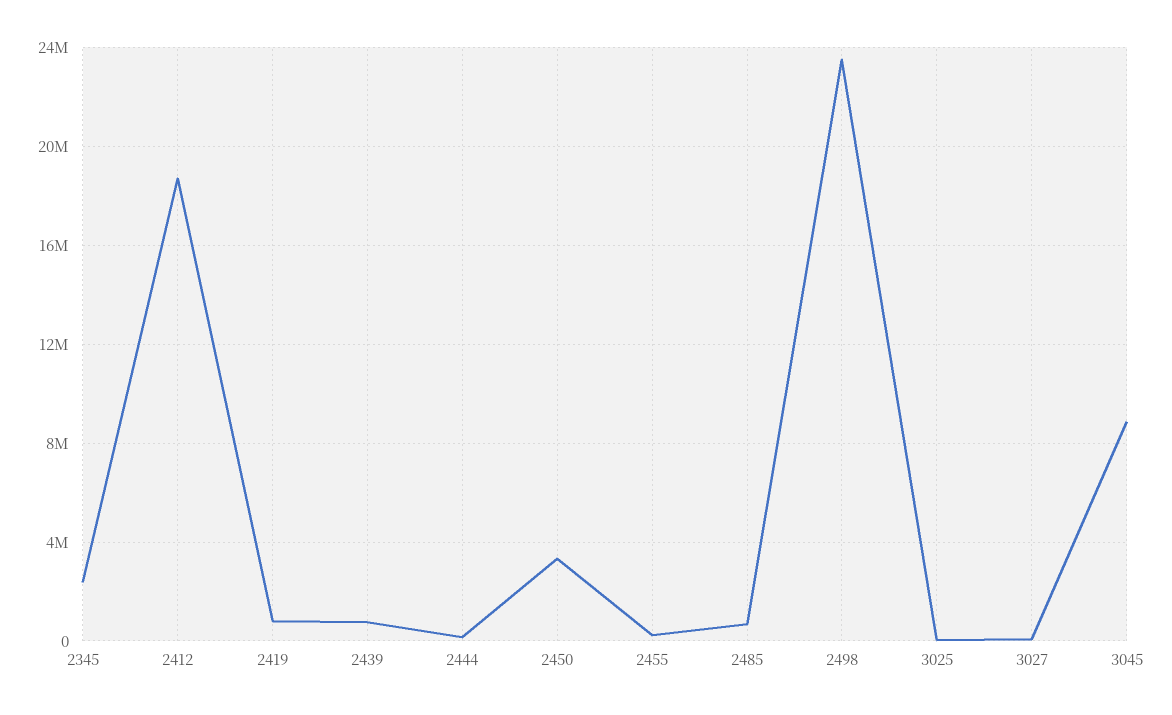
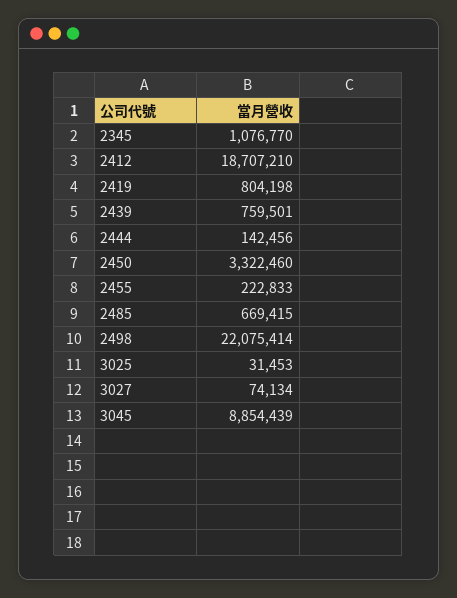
  {
-   "2345": 2500000,
+   "2345": 1076770,
    "2412": 18707210,
    "2419": 804198,
    "2439": 759501,
    "2444": 142456,
    "2450": 3322460,
    "2455": 222833,
    "2485": 669415,
-   "2498": 23500000,
+   "2498": 22075414,
    "3025": 31453,
    "3027": 74134,
    "3045": 8854439
  }

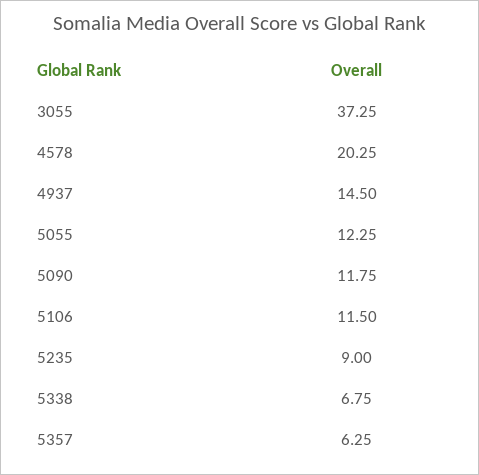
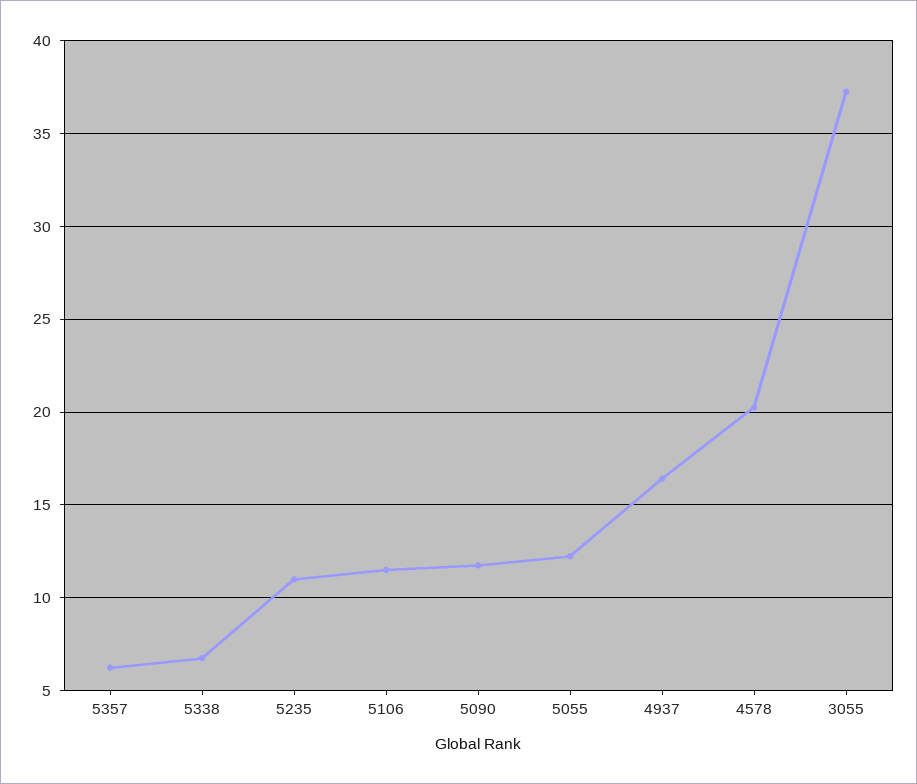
  {
    "3055": 37.25,
    "4578": 20.25,
-   "4937": 14.5,
+   "4937": 16.5,
    "5055": 12.25,
    "5090": 11.75,
    "5106": 11.5,
-   "5235": 9,
+   "5235": 11,
    "5338": 6.75,
    "5357": 6.25
  }

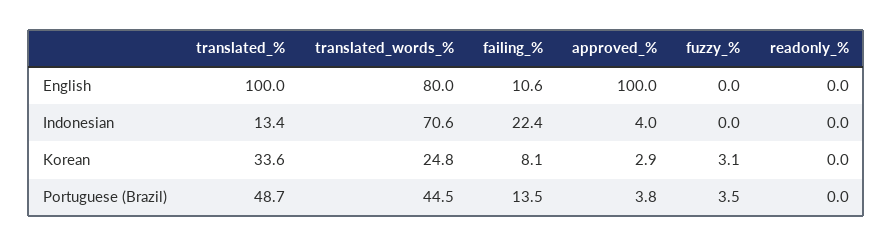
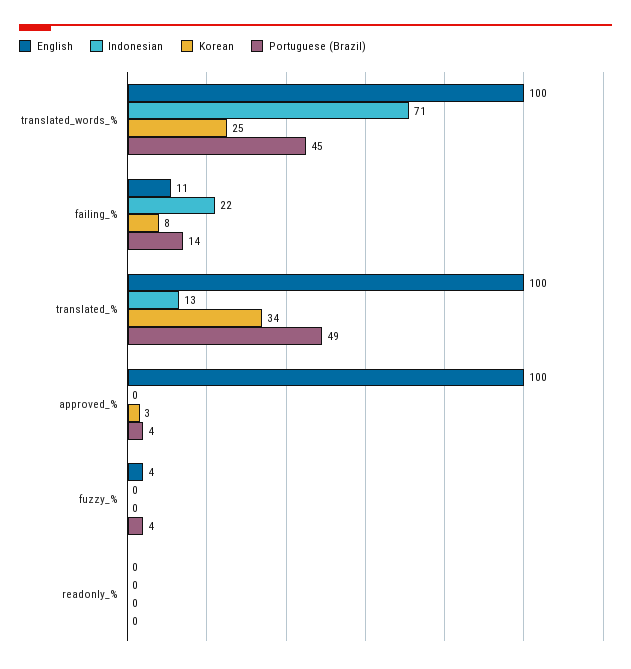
  {
    "English": {
      "translated_%": 100,
-     "translated_words_%": 80,
+     "translated_words_%": 100,
      "failing_%": 10.6,
      "approved_%": 100,
-     "fuzzy_%": 0,
+     "fuzzy_%": 4,
      "readonly_%": 0
    },
    "Indonesian": {
      "translated_%": 13.4,
      "translated_words_%": 70.6,
      "failing_%": 22.4,
-     "approved_%": 4,
+     "approved_%": 0,
      "fuzzy_%": 0,
      "readonly_%": 0
    },
    "Korean": {
      "translated_%": 33.6,
      "translated_words_%": 24.8,
      "failing_%": 8.1,
      "approved_%": 2.9,
-     "fuzzy_%": 3.1,
+     "fuzzy_%": 0,
      "readonly_%": 0
    },
    "Portuguese (Brazil)": {
      "translated_%": 48.7,
      "translated_words_%": 44.5,
      "failing_%": 13.5,
      "approved_%": 3.8,
      "fuzzy_%": 3.5,
      "readonly_%": 0
    }
  }

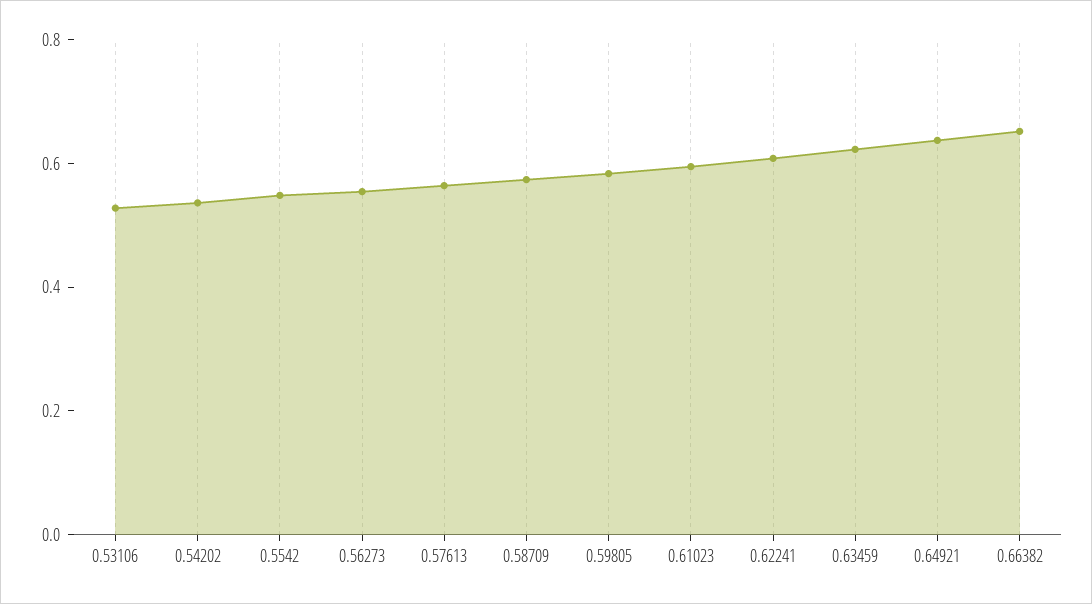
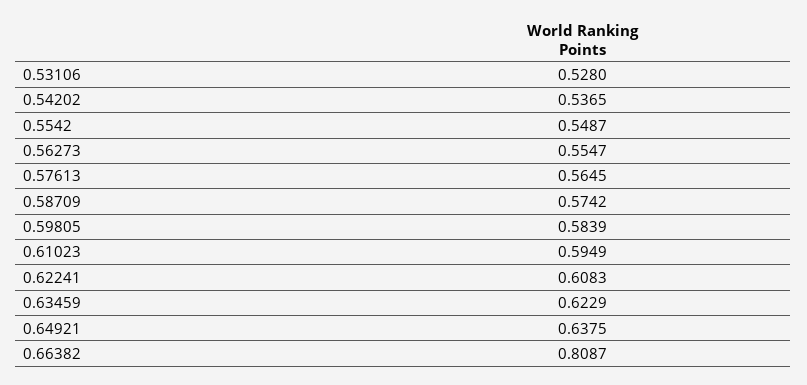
  {
    "0.53106": 0.528,
    "0.54202": 0.5365,
    "0.5542": 0.5487,
    "0.56273": 0.5547,
    "0.57613": 0.5645,
    "0.58709": 0.5742,
    "0.59805": 0.5839,
    "0.61023": 0.5949,
    "0.62241": 0.6083,
    "0.63459": 0.6229,
    "0.64921": 0.6375,
-   "0.66382": 0.65
+   "0.66382": 0.8087
  }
┄┄┄┄┄┄┄┄┄┄┄┄┄┄┄┄┄┄┄┄
▸ Work to complete
Your output should be the records above, duplicated exactly and picture-free.

▸ Answer for this exercise
  {
-   "2345": 2500000,
+   "2345": 1076770,
    "2412": 18707210,
    "2419": 804198,
    "2439": 759501,
    "2444": 142456,
    "2450": 3322460,
    "2455": 222833,
    "2485": 669415,
-   "2498": 23500000,
+   "2498": 22075414,
    "3025": 31453,
    "3027": 74134,
    "3045": 8854439
  }

  {
    "3055": 37.25,
    "4578": 20.25,
-   "4937": 14.5,
+   "4937": 16.5,
    "5055": 12.25,
    "5090": 11.75,
    "5106": 11.5,
-   "5235": 9,
+   "5235": 11,
    "5338": 6.75,
    "5357": 6.25
  }

  {
    "English": {
      "translated_%": 100,
-     "translated_words_%": 80,
+     "translated_words_%": 100,
      "failing_%": 10.6,
      "approved_%": 100,
-     "fuzzy_%": 0,
+     "fuzzy_%": 4,
      "readonly_%": 0
    },
    "Indonesian": {
      "translated_%": 13.4,
      "translated_words_%": 70.6,
      "failing_%": 22.4,
-     "approved_%": 4,
+     "approved_%": 0,
      "fuzzy_%": 0,
      "readonly_%": 0
    },
    "Korean": {
      "translated_%": 33.6,
      "translated_words_%": 24.8,
      "failing_%": 8.1,
      "approved_%": 2.9,
-     "fuzzy_%": 3.1,
+     "fuzzy_%": 0,
      "readonly_%": 0
    },
    "Portuguese (Brazil)": {
      "translated_%": 48.7,
      "translated_words_%": 44.5,
      "failing_%": 13.5,
      "approved_%": 3.8,
      "fuzzy_%": 3.5,
      "readonly_%": 0
    }
  }

  {
    "0.53106": 0.528,
    "0.54202": 0.5365,
    "0.5542": 0.5487,
    "0.56273": 0.5547,
    "0.57613": 0.5645,
    "0.58709": 0.5742,
    "0.59805": 0.5839,
    "0.61023": 0.5949,
    "0.62241": 0.6083,
    "0.63459": 0.6229,
    "0.64921": 0.6375,
-   "0.66382": 0.65
+   "0.66382": 0.8087
  }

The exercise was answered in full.